Autore : By Martí Blancho


Spanish region Catalonia’s government approved the use of an Artificial Intelligence-based software to monitor inmates and interpret their behavior. Partially funded by the European Union, the system was to be implemented at the Mas d’Enric prison near Tarragona, a city south of Barcelona, and extended to other regional prisons. Ultimately, it wasn’t.

The halt to the system’s implementation came as a surprise even to government members. In January 2024, Catalan government’s Justice Advisor Gemma Ubasart announced in a plenary session that “the public administration could not be oblivious to the debate” around the new European regulation on Artificial Intelligence – the AI Act was ratified by the European Parliament in March – and that it was “more prudent not to continue with this project.”

Eight months earlier, the justice department had launched a pilot project in the Mas d’Enric prison and allocated 200,000 euros to the French company Inetum that was supposed to supply the software.

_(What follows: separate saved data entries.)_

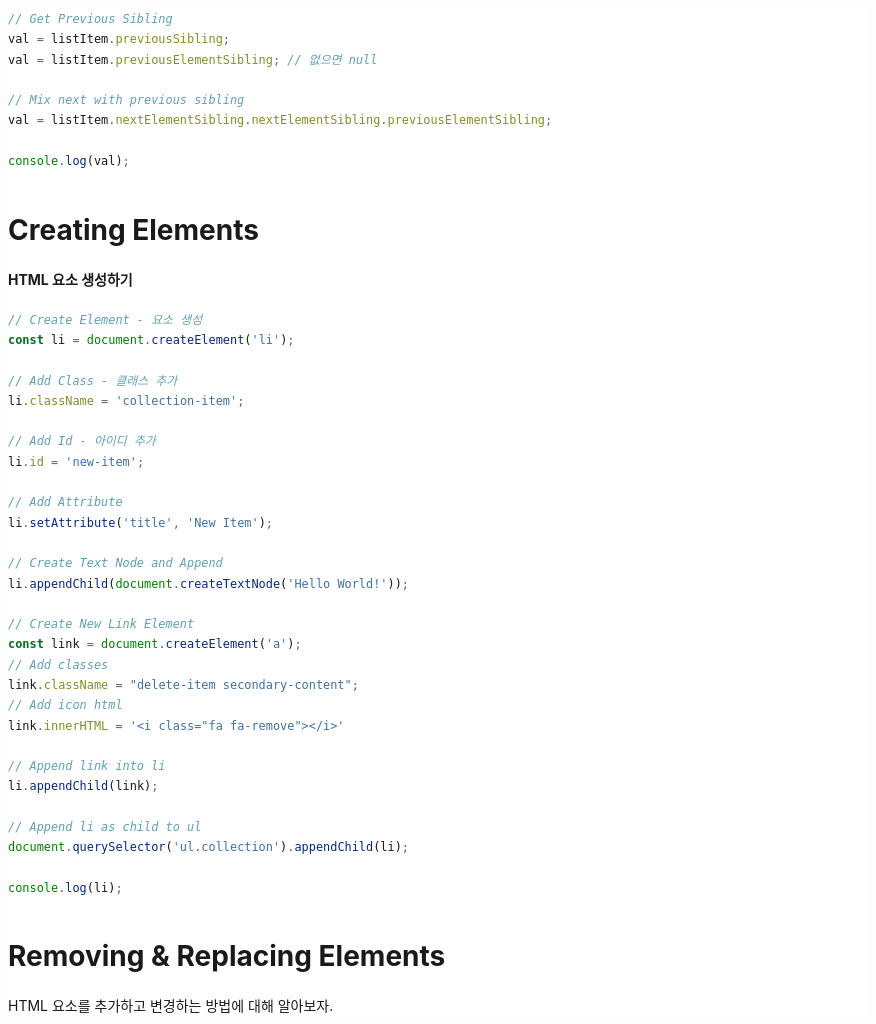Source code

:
 ```javascript
// Get Previous Sibling
val = listItem.previousSibling;
val = listItem.previousElementSibling; // 없으면 null

// Mix next with previous sibling
val = listItem.nextElementSibling.nextElementSibling.previousElementSibling;

console.log(val);
```

# Creating Elements

#### HTML 요소 생성하기

```javascript
// Create Element - 요소 생성
const li = document.createElement('li');

// Add Class - 클래스 추가
li.className = 'collection-item';

// Add Id - 아이디 추가
li.id = 'new-item';

// Add Attribute
li.setAttribute('title', 'New Item');

// Create Text Node and Append
li.appendChild(document.createTextNode('Hello World!'));

// Create New Link Element
const link = document.createElement('a');
// Add classes
link.className = "delete-item secondary-content";
// Add icon html
link.innerHTML = '<i class="fa fa-remove"></i>'

// Append link into li
li.appendChild(link);

// Append li as child to ul
document.querySelector('ul.collection').appendChild(li);

console.log(li);
```

# Removing & Replacing Elements

HTML 요소를 추가하고 변경하는 방법에 대해 알아보자.
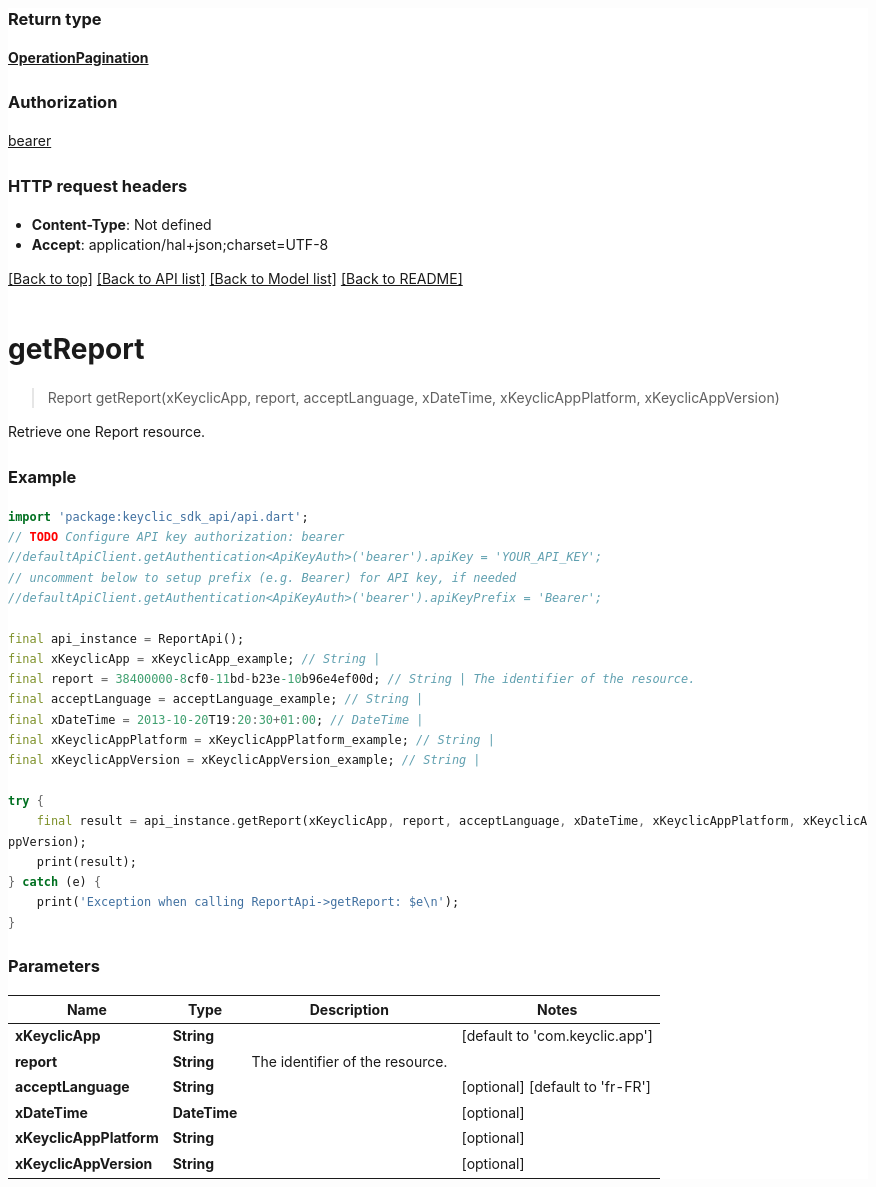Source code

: ### Return type

[**OperationPagination**](OperationPagination.md)

### Authorization

[bearer](../README.md#bearer)

### HTTP request headers

 - **Content-Type**: Not defined
 - **Accept**: application/hal+json;charset=UTF-8

[[Back to top]](#) [[Back to API list]](../README.md#documentation-for-api-endpoints) [[Back to Model list]](../README.md#documentation-for-models) [[Back to README]](../README.md)

# **getReport**
> Report getReport(xKeyclicApp, report, acceptLanguage, xDateTime, xKeyclicAppPlatform, xKeyclicAppVersion)

Retrieve one Report resource.

### Example 
```dart
import 'package:keyclic_sdk_api/api.dart';
// TODO Configure API key authorization: bearer
//defaultApiClient.getAuthentication<ApiKeyAuth>('bearer').apiKey = 'YOUR_API_KEY';
// uncomment below to setup prefix (e.g. Bearer) for API key, if needed
//defaultApiClient.getAuthentication<ApiKeyAuth>('bearer').apiKeyPrefix = 'Bearer';

final api_instance = ReportApi();
final xKeyclicApp = xKeyclicApp_example; // String | 
final report = 38400000-8cf0-11bd-b23e-10b96e4ef00d; // String | The identifier of the resource.
final acceptLanguage = acceptLanguage_example; // String | 
final xDateTime = 2013-10-20T19:20:30+01:00; // DateTime | 
final xKeyclicAppPlatform = xKeyclicAppPlatform_example; // String | 
final xKeyclicAppVersion = xKeyclicAppVersion_example; // String | 

try { 
    final result = api_instance.getReport(xKeyclicApp, report, acceptLanguage, xDateTime, xKeyclicAppPlatform, xKeyclicAppVersion);
    print(result);
} catch (e) {
    print('Exception when calling ReportApi->getReport: $e\n');
}
```

### Parameters

Name | Type | Description  | Notes
------------- | ------------- | ------------- | -------------
 **xKeyclicApp** | **String**|  | [default to 'com.keyclic.app']
 **report** | **String**| The identifier of the resource. | 
 **acceptLanguage** | **String**|  | [optional] [default to 'fr-FR']
 **xDateTime** | **DateTime**|  | [optional] 
 **xKeyclicAppPlatform** | **String**|  | [optional] 
 **xKeyclicAppVersion** | **String**|  | [optional]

The illustrative timeline of the public tender stated that the training phase would start in October 2023. However, the project never reached that stage.

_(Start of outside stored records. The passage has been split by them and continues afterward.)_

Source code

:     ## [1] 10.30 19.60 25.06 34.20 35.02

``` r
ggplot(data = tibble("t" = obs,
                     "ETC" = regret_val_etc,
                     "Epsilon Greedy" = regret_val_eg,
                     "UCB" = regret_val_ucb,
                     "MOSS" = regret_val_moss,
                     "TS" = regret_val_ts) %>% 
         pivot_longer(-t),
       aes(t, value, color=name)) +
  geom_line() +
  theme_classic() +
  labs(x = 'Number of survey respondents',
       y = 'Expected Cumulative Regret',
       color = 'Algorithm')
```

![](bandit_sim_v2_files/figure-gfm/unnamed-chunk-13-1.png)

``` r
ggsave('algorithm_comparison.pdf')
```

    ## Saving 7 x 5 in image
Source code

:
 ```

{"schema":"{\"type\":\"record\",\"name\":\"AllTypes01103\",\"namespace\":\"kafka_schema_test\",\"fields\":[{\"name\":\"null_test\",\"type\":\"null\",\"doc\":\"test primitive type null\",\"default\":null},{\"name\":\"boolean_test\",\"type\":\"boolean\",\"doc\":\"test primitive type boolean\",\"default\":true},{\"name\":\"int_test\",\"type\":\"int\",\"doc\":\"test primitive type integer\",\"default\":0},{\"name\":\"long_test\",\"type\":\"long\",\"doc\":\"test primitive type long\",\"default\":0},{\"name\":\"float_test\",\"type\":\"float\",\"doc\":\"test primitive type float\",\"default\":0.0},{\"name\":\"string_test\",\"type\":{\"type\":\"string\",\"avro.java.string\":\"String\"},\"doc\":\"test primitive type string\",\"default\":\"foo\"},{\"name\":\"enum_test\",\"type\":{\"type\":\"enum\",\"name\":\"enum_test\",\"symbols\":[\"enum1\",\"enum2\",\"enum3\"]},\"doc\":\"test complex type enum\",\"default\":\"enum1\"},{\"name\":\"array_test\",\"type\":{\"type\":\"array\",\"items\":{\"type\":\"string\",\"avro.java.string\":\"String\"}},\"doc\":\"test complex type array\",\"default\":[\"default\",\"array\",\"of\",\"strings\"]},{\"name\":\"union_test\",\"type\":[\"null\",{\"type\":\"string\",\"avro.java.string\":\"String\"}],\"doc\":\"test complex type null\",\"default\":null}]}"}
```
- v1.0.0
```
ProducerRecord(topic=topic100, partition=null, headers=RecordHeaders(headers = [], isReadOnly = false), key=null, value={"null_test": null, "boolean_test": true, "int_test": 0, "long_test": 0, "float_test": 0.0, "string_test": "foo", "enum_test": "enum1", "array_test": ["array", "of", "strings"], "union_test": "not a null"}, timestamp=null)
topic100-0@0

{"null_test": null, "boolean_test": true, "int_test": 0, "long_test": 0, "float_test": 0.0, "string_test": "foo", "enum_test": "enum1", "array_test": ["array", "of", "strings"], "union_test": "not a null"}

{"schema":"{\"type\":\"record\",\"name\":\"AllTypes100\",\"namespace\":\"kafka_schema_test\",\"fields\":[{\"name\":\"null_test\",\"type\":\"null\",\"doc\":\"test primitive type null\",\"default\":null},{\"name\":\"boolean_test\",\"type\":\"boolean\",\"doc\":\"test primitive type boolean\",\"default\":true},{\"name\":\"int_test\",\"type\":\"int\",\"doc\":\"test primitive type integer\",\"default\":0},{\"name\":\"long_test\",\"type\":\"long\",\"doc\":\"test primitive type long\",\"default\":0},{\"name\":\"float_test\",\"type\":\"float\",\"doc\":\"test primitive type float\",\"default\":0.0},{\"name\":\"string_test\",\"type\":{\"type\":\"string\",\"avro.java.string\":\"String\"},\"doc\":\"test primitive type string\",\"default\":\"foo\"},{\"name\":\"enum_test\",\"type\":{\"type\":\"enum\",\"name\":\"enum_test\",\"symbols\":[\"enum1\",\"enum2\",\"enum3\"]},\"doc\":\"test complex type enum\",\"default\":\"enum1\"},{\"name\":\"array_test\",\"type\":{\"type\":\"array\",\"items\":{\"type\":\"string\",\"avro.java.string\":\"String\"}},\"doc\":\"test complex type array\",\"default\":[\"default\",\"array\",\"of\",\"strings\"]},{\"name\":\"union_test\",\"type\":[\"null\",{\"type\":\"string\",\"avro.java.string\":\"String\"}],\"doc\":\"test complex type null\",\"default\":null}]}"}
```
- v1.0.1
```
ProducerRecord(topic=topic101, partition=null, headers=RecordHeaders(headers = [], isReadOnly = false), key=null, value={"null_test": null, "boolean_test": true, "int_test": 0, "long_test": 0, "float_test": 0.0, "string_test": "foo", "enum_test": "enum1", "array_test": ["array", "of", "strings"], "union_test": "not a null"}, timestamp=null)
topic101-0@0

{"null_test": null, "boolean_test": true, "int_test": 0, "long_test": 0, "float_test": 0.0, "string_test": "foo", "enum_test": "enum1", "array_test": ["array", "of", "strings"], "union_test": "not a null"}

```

The regional Department of Justice (DOJ) claims that the project was in a “very preliminary planning phase” and “had not yet been implemented.” In fact, there was still “a data protection impact analysis” pending when the administration began the contract termination process, as briefly explained in response to our freedom of information (FOI) request.

The DOJ did not provide further details on the algorithmic models used, the databases to which they would have access, or the data that would have been used to create the risk profiles. The department justifies its refusal on the grounds that “the program has not yet been developed,” making it seem like the administration had only a rough idea of how it would work.